In May, 2004, he led an AACC delegation to Sudan. His subsequent reportback urged Sudan government to help end hostilities and human rights violations in Darfur, urged the world to keep the whole Sudan in focus beyond Darfur, and said there were strong grounds for investigating and monitoring reports of crime against humanity in Sudan. 1999 to 2009 he was Prior of the Order of St John in South Africa.
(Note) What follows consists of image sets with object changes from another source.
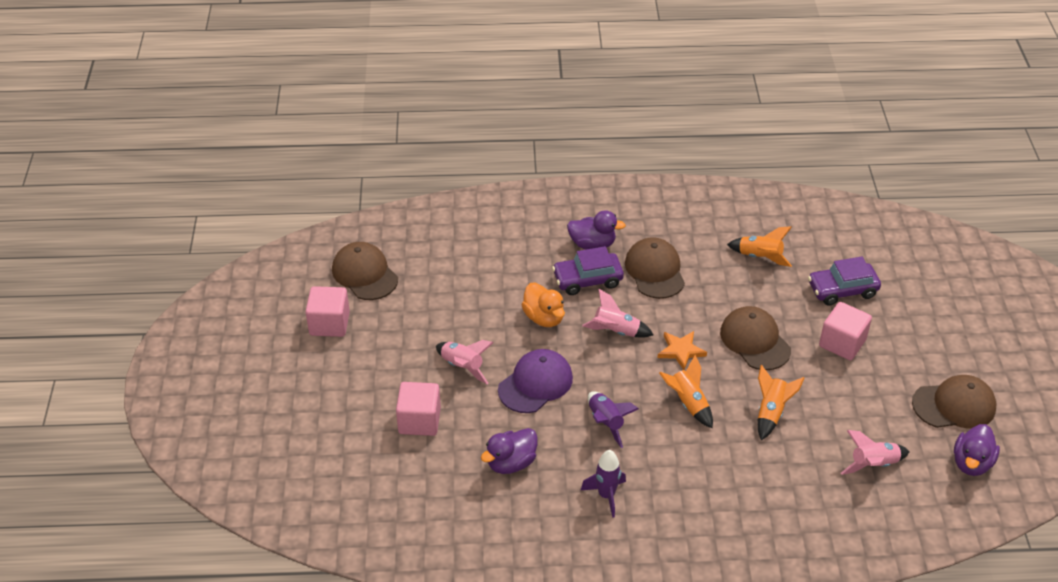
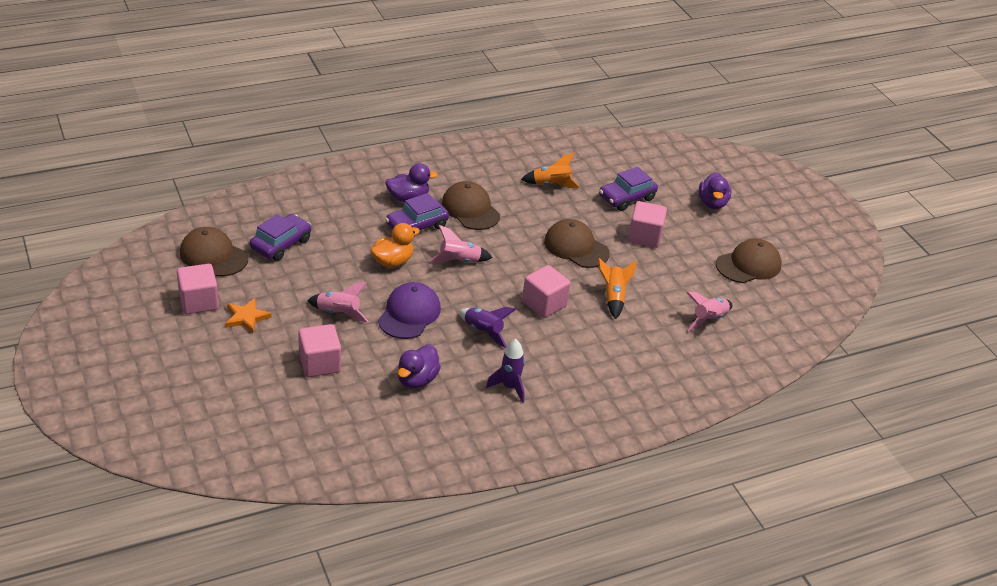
camera: 25 degrees left, 5 degrees down
orange duck [521,283,565,327] -> orange duck turned 75 degrees counterclockwise [371,223,420,268]
orange star [658,331,707,370] -> orange star moved to [225,298,272,333]
orange rocket [659,355,713,429] -> pink cube [522,265,571,318]
purple duck [954,424,1000,476] -> purple duck moved to [699,172,731,209]
none -> purple car [250,214,311,261]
He was granted an honorary doctorate in theology from Cameroon's Protestant University in 2005.

==Awards==
- Bishop John T. Walker Distinguished Humanitarian Services Award (1993) The award is presented annually by Africare, an American non-profit organisation to recognize those whose work has made a significant impact on raising the standard of living in Africa.
- the Methodist Church of Southern Africa Peace Award (1994)
- Rotary’s Paul Harris Fellowship Award for excellence (1994)
- Silver Order of the Grand Counsellor of the Baobab for excellence (2002). The Order of the Baobab is awarded to South African citizens for distinguished service in the fields of business and the economy, science, medicine, and for technological innovation and community service.

==Family==
Dandala married Phumzile Dandala on 15 December 1973. His son is former Isidingo star Hlomla Dandala who was one of the first celebrities to come out in support of Cope. He also has a daughter, Gqibelo, a banker. His lawyer niece Thobeka was a founding member of the Cope’s leadership institute.

==Presidential candidate of COPE==
On 20 February 2009, he was announced as Cope's presidential candidate.
In June 2010 he resigned from COPE after much in fighting among senior party leaders Mosiuoa Lekota and Mbhazima Shilowa.